Now let’s look at the everyday ways a library changes lives.
- Libraries provide a safe haven, especially true if one comes from a dysfunctional family or lives in a bad neighborhood.
- Libraries provide computer training for those who grew up before the digital era, thus providing skills that directly lead to a job or indirectly to one, via applying online and/or offering word processors.
- Libraries offer low- or no-cost entertainment for patrons, often via speaker events, story times, crafting events, etc. This helps low-income families save money needed for necessities.
- Librarians can teach patrons to use library resources, helpful training that can be used to locate information needed for many purposes. Examples include seeking information on a company when applying for jobs or seeking medical information to better understand a doctors’ diagnosis.
- Besides the home, libraries are often the first place that expose young children to literacy. When they attend story time or check out books to take home, the children are exposed to more words and ideas giving them a heads-up when they begin school.
- Libraries provide reading material for those that could otherwise not afford it.
- Librarians can touch lives when they help patrons. It can be as simple as being the only smiling face they see or more complicated, such as being the one to show them something that forever alters their life.
- Libraries offer tutorial books to allow patrons to learn new skills, such as languages, repair works, or crafts. These can then be used to obtain jobs, start a business, or start a new hobby.
- Librarians can serve as role models to children and young adults. This is even more true when one is either the same gender and/or ethnicity as a child or teen.
Want to read more personalized stories of how libraries change lives? Check out the At Your Library website ALA is sponsoring. It has hundreds of stories submitted by real people. If you wish to check out my story, visit one of my original posts and see why I chose Library Science as my career.
Has you library changed your life? If so, how? Has it changed the life of anyone you know? Please share if you desire!
6 thoughts on “Lives Change @ Your Library”

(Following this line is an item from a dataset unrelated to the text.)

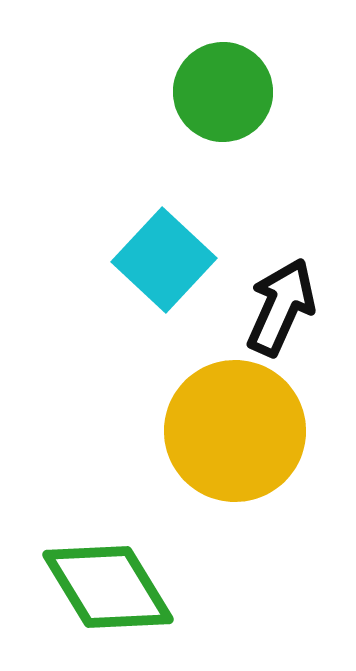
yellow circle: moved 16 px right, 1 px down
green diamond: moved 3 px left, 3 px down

Our Jefferson County Library (High Ridge, MO) was a big help to me as I first got involved in researching genealogy for both my husband’s and my families. I’ve attended day long workshops & seminars they’ve had on various aspects of genealogy. More people should make an effort to visit their library and see what it has to offer.

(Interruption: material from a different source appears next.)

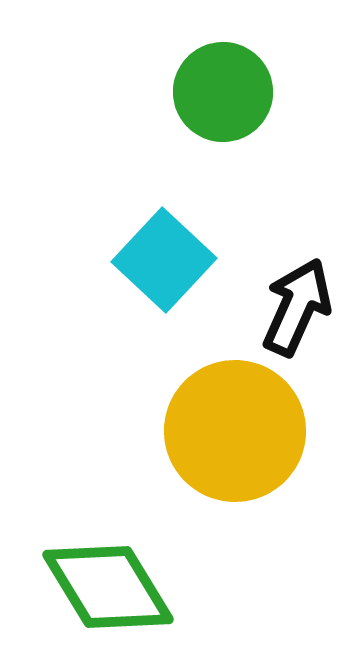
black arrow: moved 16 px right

Cathy, Glad you found the resources-both material and programming-at JCL-Northwest Branch useful. I’ve been meaning to check those out myself someday. Have you gone out to Columbia and used The State Historical Society of Missouri’s resources? I took advantage of many of those while I lived and volunteered/interned there. I’ve also heavily mined Missouri Digital Heritage (http://sos.mo.gov/mdh/).
I think you’ve covered everything in your great list. For me the library changed my life when I began working at one and discovered it was the perfect job for me. One of my favorite picture books is Library Lion. 🙂
Marcia, Thanks sharing how libraries changed your life and for your kinds words about the list! Also, I’ll have to see if the local library where I have a part-time job has the Library Lion since you mentioned it.